Standard polls on social welfare issues 'nearly worthless,' scholar says

Peer-Reviewed Publication

University of Illinois at Urbana-Champaign, News Bureau



For photo, contact Bill Wiegand: pictures@uiuc.edu

CHAMPAIGN, Ill. -- Although most Americans face hard economic realities every day -- the laws of supply and demand, the price of gasoline -- there is one part of modern life that offers "diplomatic immunity" from price tags and even the most basic economic principles.

That, according to one critic, is the world of public opinion polling, where "an economics-free Shangri-La thrives."

The critic, Robert Weissberg, argues that "with scant exception" conventional survey questions omit actual costs of proposed entitlements and "often avoid anything to do with money, let alone raising taxes." Shunning tangible costs and contexts not only opens the door to "immense mischief and misleading information," Weissberg argues in the most recent issue of The Public Interest, but it also renders the data collected from standard public opinion polling on social welfare "nearly worthless."

In his article, Weissberg identifies the various "la-la land" formats or phraseologies pollsters typically use.

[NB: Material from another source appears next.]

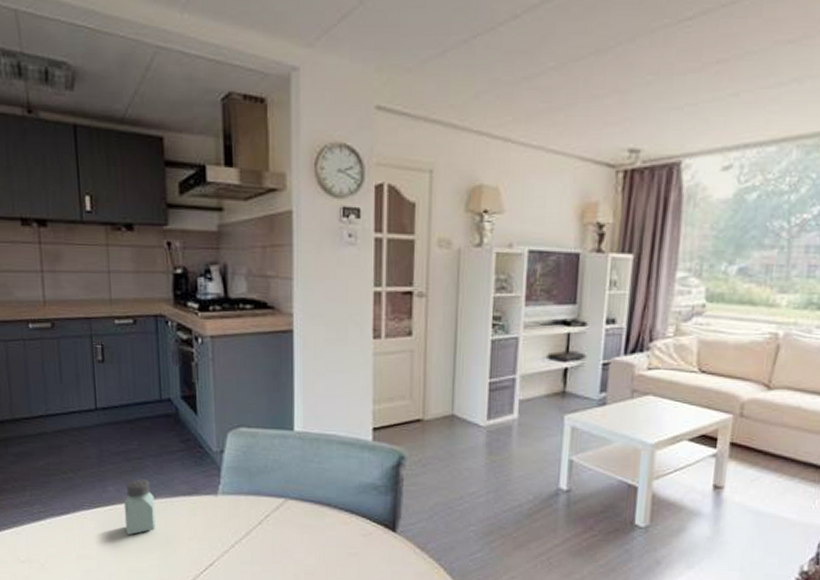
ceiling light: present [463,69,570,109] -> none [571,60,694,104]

One popular format asks if the federal government should spend "more/the same/or less." The problem here is that what respondents consider "more" may differ greatly – "no small issue since most political disputes revolve around how much to expand government largess." The highly respected National Opinion Research Center favors the "too much," "too little" or "about the right amount" of money for federal programs phraseology – again, rarely specifying dollar amounts.

Another format uses "smallish, enticing round numbers," Weissberg wrote. A 1992 Gallup Poll, for example, asked respondents if they personally would be willing to spend $200 yearly to combat air pollution. While this format appears to be more honest, the price tag seemed to be "plucked from thin air," Weissberg noted. "If the Gallup organization had done its arithmetic, interviewees would know that this figure quadrupled the entire EPA budget while boosting the average tax rate 3.6 percent."

Weissberg, a political scientist at the University of Illinois at Urbana-Champaign, also points out that if such polls are "murky" on financial details, they are "absolutely comatose" on non-monetary costs. Notions like externalities and substitutability -- concepts familiar to most Economics 101 students -- have been "excommunicated from the survey cosmology"; similarly, sub-optimal alternatives are "prohibited," creating "a world only of first choices unbothered by compromise and bargaining."

The consequences of such practices, which are sanctioned as scientific and therefore irrefutable, are serious, Weissberg argues. When pollsters "push aside elementary economics," they are, "engaging in a political act, a coloring of public discourse to achieve an ideological end."

Politically understood, today's polls on social welfare issues are "best likened to 'the house' in gambling," Weissberg wrote. "The advantage is built in, and all perfectly legal according to the industry's rules. The secret is banishing even the most elementary economic principles. When these are conveniently ejected, citizens really do have their Utopia, at least in the pollsters' world."